[引用文]
· · ·

くみこ院長ブログ情報
2016年04月18日
米国アレルギー学会情報第二弾<リスクの高い食べ物は除去?それとも食べさせる?>
食物アレルギーという言葉は20年前は聞いた事がないという方も多々おられました。
私たちが生きるために食べなければならない必要な食物が、身体に不利益な反応、たとえば、じんましん、下痢、咳、重症になるとショックなどの反応を起こす状態を“食物アレルギー(Food allergy)”と呼びます。
もちろん、そのような反応の出る食物は避けなければなりませんが、そのまま一生食べる事ができないのでしょうか?
最近は学会でも考え方が変わって来ており、
“血液検査にて、アレルギーの原因と考えられる食物のIgE抗体が陽性であれば三歳まで食物を除去をする。”から
“なるべく早く食べた方がアレルギーを防ぐことができる可能性がある。“という考え方に変わってきました。
先日ロサンゼルスで開催された、米国アレルギー学会での、イギリスのGideon Lack先生から興味深い研究の報告がありました。
EAT( Enquiring about Tolerance Rabdinuzed trial of introduction allergic food to the breast feeding infant)studyという研究で、
母乳を飲んでいるような乳児に、食物アレルギーを起こしやすい食物、例えば牛乳(ヨーグルト)、卵、小麦、魚、ごま、ピーナツなどを、生後三ヶ月からあえて毎日食べさせて、食物アレルギーが予防できるかということを調査しました。
三ヶ月の赤ちゃんに、ピーナツバターなどを食べさせて、アレルギー反応が出たら、きっとお母さんは、“なんてことするんですか!”と怒られるかもしれません。しかし、この研究では、あえてアレルギーが起こりいやすいものを少量から食べさせ、食べ続ける事で良い免疫が誘導され、アレルギーを防ぐ事が出来るかどうかを1303人で実験してみました。
結果はピーナッツに関しては、3歳までに食べさせ始めた方がアレルギーになりにくいという結果でした。
この大規模は研究は、数年前に出た、ピーナツを生後早くから食べているイスラエル人にピーナツアレルギーが少ないという研究結果を元にして計画されています。
このように、毎年アレルギー科医が世界中から集まって、いかにアレルギーを治療するか、どうやったら食物アレルギー、アトピー性皮膚炎の発症を防げるかということを自分たちの研究を発表して勉強しています。
学会で発表があったからといって、それがそのまま治療に繋がるとは限りませんが、このように毎年アレルギー治療のトレンドは変わって行きます。
専門医にかからずに、小さい頃にIgEが陽性になったからといって、ずっと卵や牛乳を除去している小学校入学前のお子さんが、春の小学校入学に向けて多数受診されます。
長年していなかった血液検査をし直して、食物負荷試験をすると、実は問題なく食べる事ができた、ということが多いのです。
確かに、10年前は除去療法が主になっていましたが、そのまま除去をつづけるとかえって敏感になってしまう、ということもあります。
IgEは変化して行きます。もしかしたら食べれる可能性もあるので、除去のみをされて、検査・治療をしていない方は専門医を受診されることをお勧めします。

· · ·

[やること]
a) 引用文のうち、"EAT( Enquiring about"を含む語句で始まり"なりにくいという結果でした。"で終わる部分を、一字も変えずに書き写すこと。
b) 引用文では、除去だけを続けて検査や治療をしていない人に専門医の受診を勧めている。その理由を、引用文の内容に沿って一〜三文で説明すること。
ここからのデータは、引用文とは別の出典から取ったものだ。

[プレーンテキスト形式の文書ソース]
· · ·

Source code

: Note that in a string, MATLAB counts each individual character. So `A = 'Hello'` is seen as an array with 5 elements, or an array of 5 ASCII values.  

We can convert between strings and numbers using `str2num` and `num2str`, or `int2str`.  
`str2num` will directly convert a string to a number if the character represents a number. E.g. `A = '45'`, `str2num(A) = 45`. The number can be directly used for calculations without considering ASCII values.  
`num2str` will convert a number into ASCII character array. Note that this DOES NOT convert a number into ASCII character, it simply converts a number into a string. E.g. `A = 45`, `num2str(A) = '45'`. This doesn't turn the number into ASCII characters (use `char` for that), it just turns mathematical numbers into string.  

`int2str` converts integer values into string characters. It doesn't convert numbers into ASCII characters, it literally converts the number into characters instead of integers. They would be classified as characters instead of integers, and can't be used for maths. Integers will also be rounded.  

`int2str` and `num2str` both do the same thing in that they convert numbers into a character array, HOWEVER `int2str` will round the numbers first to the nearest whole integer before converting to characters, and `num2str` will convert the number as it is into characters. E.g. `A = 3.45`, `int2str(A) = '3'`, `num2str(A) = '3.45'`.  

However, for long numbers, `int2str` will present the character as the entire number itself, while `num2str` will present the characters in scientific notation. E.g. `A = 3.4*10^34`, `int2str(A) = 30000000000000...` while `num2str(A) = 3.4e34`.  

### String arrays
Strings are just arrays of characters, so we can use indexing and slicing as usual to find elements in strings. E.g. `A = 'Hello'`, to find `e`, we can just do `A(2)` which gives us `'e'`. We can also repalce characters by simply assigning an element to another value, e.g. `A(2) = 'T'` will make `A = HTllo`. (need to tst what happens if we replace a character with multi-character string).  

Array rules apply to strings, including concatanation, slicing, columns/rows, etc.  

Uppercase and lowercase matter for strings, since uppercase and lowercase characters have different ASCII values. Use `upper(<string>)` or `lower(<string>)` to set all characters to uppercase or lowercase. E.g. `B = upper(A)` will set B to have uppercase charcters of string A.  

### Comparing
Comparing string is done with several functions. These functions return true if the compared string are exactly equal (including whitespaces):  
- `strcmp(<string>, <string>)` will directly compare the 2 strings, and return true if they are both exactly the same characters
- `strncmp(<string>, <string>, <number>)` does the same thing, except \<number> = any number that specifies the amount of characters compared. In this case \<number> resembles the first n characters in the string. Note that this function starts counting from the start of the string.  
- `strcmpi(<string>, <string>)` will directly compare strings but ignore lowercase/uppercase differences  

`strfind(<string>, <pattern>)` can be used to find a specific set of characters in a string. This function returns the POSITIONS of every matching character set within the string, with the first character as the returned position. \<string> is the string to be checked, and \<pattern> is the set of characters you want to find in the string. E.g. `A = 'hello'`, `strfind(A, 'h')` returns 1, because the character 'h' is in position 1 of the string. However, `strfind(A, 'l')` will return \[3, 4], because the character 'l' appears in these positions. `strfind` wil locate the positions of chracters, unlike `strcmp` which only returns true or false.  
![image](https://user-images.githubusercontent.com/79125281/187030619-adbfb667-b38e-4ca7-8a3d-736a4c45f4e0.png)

· · ·

[回答一覧]
a)
EAT( Enquiring about Tolerance Rabdinuzed trial of introduction allergic food to the breast feeding infant)studyという研究で、
母乳を飲んでいるような乳児に、食物アレルギーを起こしやすい食物、例えば牛乳(ヨーグルト)、卵、小麦、魚、ごま、ピーナツなどを、生後三ヶ月からあえて毎日食べさせて、食物アレルギーが予防できるかということを調査しました。
三ヶ月の赤ちゃんに、ピーナツバターなどを食べさせて、アレルギー反応が出たら、きっとお母さんは、“なんてことするんですか!”と怒られるかもしれません。しかし、この研究では、あえてアレルギーが起こりいやすいものを少量から食べさせ、食べ続ける事で良い免疫が誘導され、アレルギーを防ぐ事が出来るかどうかを1303人で実験してみました。
結果はピーナッツに関しては、3歳までに食べさせ始めた方がアレルギーになりにくいという結果でした。

b) IgEは変化していくので、もしかしたら食べられる可能性もあるからだ。